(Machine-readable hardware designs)
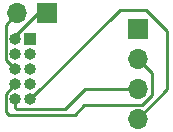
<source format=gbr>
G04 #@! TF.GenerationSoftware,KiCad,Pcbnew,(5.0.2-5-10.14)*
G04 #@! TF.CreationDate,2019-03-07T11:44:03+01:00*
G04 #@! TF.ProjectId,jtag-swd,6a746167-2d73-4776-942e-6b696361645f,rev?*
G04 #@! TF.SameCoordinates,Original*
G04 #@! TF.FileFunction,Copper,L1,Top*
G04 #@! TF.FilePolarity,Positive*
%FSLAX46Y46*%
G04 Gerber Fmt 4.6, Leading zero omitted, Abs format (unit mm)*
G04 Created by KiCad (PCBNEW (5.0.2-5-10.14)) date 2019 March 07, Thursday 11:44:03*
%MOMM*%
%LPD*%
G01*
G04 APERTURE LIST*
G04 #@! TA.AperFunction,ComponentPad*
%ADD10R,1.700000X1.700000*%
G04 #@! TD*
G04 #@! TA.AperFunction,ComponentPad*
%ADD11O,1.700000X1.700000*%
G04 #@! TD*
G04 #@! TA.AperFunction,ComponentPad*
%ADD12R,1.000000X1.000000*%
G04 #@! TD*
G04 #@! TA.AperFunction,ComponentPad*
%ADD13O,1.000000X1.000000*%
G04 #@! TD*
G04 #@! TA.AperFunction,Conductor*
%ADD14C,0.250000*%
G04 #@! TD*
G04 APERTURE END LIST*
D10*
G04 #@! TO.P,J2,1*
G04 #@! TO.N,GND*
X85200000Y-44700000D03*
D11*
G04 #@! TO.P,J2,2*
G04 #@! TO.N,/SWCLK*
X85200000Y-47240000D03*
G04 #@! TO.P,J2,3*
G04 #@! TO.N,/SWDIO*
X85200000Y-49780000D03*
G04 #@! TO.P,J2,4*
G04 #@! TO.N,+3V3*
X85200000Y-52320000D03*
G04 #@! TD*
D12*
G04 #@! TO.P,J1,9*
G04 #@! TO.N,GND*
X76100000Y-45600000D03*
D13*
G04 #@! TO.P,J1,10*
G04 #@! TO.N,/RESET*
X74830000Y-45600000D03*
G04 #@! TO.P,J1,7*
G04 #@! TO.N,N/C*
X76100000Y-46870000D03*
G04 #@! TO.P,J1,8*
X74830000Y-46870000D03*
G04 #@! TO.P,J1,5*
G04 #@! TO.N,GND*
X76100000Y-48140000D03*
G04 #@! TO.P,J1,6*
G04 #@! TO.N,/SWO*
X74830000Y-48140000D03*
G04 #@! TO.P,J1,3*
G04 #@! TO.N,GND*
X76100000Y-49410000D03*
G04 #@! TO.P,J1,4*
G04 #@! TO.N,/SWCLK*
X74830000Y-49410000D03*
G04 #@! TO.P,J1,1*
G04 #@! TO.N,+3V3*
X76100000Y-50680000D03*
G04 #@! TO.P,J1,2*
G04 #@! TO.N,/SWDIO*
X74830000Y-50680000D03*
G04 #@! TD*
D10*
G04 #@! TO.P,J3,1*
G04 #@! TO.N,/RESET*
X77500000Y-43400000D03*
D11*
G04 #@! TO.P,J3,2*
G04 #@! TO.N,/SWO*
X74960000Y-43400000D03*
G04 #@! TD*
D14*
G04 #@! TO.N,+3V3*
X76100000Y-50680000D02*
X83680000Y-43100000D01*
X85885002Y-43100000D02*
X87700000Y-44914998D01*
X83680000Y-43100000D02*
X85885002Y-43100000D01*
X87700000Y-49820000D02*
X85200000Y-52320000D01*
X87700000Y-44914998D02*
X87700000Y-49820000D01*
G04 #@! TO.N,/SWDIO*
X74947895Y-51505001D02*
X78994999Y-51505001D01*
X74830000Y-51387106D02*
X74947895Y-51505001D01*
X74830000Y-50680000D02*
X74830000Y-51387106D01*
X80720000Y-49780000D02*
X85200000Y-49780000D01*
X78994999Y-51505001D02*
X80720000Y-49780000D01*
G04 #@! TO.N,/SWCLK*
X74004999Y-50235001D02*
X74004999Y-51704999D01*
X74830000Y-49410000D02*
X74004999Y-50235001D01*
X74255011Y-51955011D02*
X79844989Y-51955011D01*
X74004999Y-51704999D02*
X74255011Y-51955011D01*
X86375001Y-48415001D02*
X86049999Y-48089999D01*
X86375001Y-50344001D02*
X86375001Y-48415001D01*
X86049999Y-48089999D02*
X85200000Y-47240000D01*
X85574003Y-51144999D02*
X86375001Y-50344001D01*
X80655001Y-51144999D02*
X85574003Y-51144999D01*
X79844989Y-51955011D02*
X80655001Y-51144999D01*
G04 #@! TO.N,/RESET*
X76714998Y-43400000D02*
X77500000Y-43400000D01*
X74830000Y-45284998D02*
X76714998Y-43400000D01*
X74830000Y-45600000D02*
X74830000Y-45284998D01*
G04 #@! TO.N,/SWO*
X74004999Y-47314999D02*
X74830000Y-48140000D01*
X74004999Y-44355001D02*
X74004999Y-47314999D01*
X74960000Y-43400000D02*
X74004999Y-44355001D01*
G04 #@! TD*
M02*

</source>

**Work to complete:** Each line above must be set down exactly, though no picture should be carried over.

**Written answer:**
<source format=gbr>
G04 #@! TF.GenerationSoftware,KiCad,Pcbnew,(5.0.2-5-10.14)*
G04 #@! TF.CreationDate,2019-03-07T11:44:03+01:00*
G04 #@! TF.ProjectId,jtag-swd,6a746167-2d73-4776-942e-6b696361645f,rev?*
G04 #@! TF.SameCoordinates,Original*
G04 #@! TF.FileFunction,Copper,L1,Top*
G04 #@! TF.FilePolarity,Positive*
%FSLAX46Y46*%
G04 Gerber Fmt 4.6, Leading zero omitted, Abs format (unit mm)*
G04 Created by KiCad (PCBNEW (5.0.2-5-10.14)) date 2019 March 07, Thursday 11:44:03*
%MOMM*%
%LPD*%
G01*
G04 APERTURE LIST*
G04 #@! TA.AperFunction,ComponentPad*
%ADD10R,1.700000X1.700000*%
G04 #@! TD*
G04 #@! TA.AperFunction,ComponentPad*
%ADD11O,1.700000X1.700000*%
G04 #@! TD*
G04 #@! TA.AperFunction,ComponentPad*
%ADD12R,1.000000X1.000000*%
G04 #@! TD*
G04 #@! TA.AperFunction,ComponentPad*
%ADD13O,1.000000X1.000000*%
G04 #@! TD*
G04 #@! TA.AperFunction,Conductor*
%ADD14C,0.250000*%
G04 #@! TD*
G04 APERTURE END LIST*
D10*
G04 #@! TO.P,J2,1*
G04 #@! TO.N,GND*
X85200000Y-44700000D03*
D11*
G04 #@! TO.P,J2,2*
G04 #@! TO.N,/SWCLK*
X85200000Y-47240000D03*
G04 #@! TO.P,J2,3*
G04 #@! TO.N,/SWDIO*
X85200000Y-49780000D03*
G04 #@! TO.P,J2,4*
G04 #@! TO.N,+3V3*
X85200000Y-52320000D03*
G04 #@! TD*
D12*
G04 #@! TO.P,J1,9*
G04 #@! TO.N,GND*
X76100000Y-45600000D03*
D13*
G04 #@! TO.P,J1,10*
G04 #@! TO.N,/RESET*
X74830000Y-45600000D03*
G04 #@! TO.P,J1,7*
G04 #@! TO.N,N/C*
X76100000Y-46870000D03*
G04 #@! TO.P,J1,8*
X74830000Y-46870000D03*
G04 #@! TO.P,J1,5*
G04 #@! TO.N,GND*
X76100000Y-48140000D03*
G04 #@! TO.P,J1,6*
G04 #@! TO.N,/SWO*
X74830000Y-48140000D03*
G04 #@! TO.P,J1,3*
G04 #@! TO.N,GND*
X76100000Y-49410000D03*
G04 #@! TO.P,J1,4*
G04 #@! TO.N,/SWCLK*
X74830000Y-49410000D03*
G04 #@! TO.P,J1,1*
G04 #@! TO.N,+3V3*
X76100000Y-50680000D03*
G04 #@! TO.P,J1,2*
G04 #@! TO.N,/SWDIO*
X74830000Y-50680000D03*
G04 #@! TD*
D10*
G04 #@! TO.P,J3,1*
G04 #@! TO.N,/RESET*
X77500000Y-43400000D03*
D11*
G04 #@! TO.P,J3,2*
G04 #@! TO.N,/SWO*
X74960000Y-43400000D03*
G04 #@! TD*
D14*
G04 #@! TO.N,+3V3*
X76100000Y-50680000D02*
X83680000Y-43100000D01*
X85885002Y-43100000D02*
X87700000Y-44914998D01*
X83680000Y-43100000D02*
X85885002Y-43100000D01*
X87700000Y-49820000D02*
X85200000Y-52320000D01*
X87700000Y-44914998D02*
X87700000Y-49820000D01*
G04 #@! TO.N,/SWDIO*
X74947895Y-51505001D02*
X78994999Y-51505001D01*
X74830000Y-51387106D02*
X74947895Y-51505001D01*
X74830000Y-50680000D02*
X74830000Y-51387106D01*
X80720000Y-49780000D02*
X85200000Y-49780000D01*
X78994999Y-51505001D02*
X80720000Y-49780000D01*
G04 #@! TO.N,/SWCLK*
X74004999Y-50235001D02*
X74004999Y-51704999D01*
X74830000Y-49410000D02*
X74004999Y-50235001D01*
X74255011Y-51955011D02*
X79844989Y-51955011D01*
X74004999Y-51704999D02*
X74255011Y-51955011D01*
X86375001Y-48415001D02*
X86049999Y-48089999D01*
X86375001Y-50344001D02*
X86375001Y-48415001D01*
X86049999Y-48089999D02*
X85200000Y-47240000D01*
X85574003Y-51144999D02*
X86375001Y-50344001D01*
X80655001Y-51144999D02*
X85574003Y-51144999D01*
X79844989Y-51955011D02*
X80655001Y-51144999D01*
G04 #@! TO.N,/RESET*
X76714998Y-43400000D02*
X77500000Y-43400000D01*
X74830000Y-45284998D02*
X76714998Y-43400000D01*
X74830000Y-45600000D02*
X74830000Y-45284998D01*
G04 #@! TO.N,/SWO*
X74004999Y-47314999D02*
X74830000Y-48140000D01*
X74004999Y-44355001D02*
X74004999Y-47314999D01*
X74960000Y-43400000D02*
X74004999Y-44355001D01*
G04 #@! TD*
M02*

</source>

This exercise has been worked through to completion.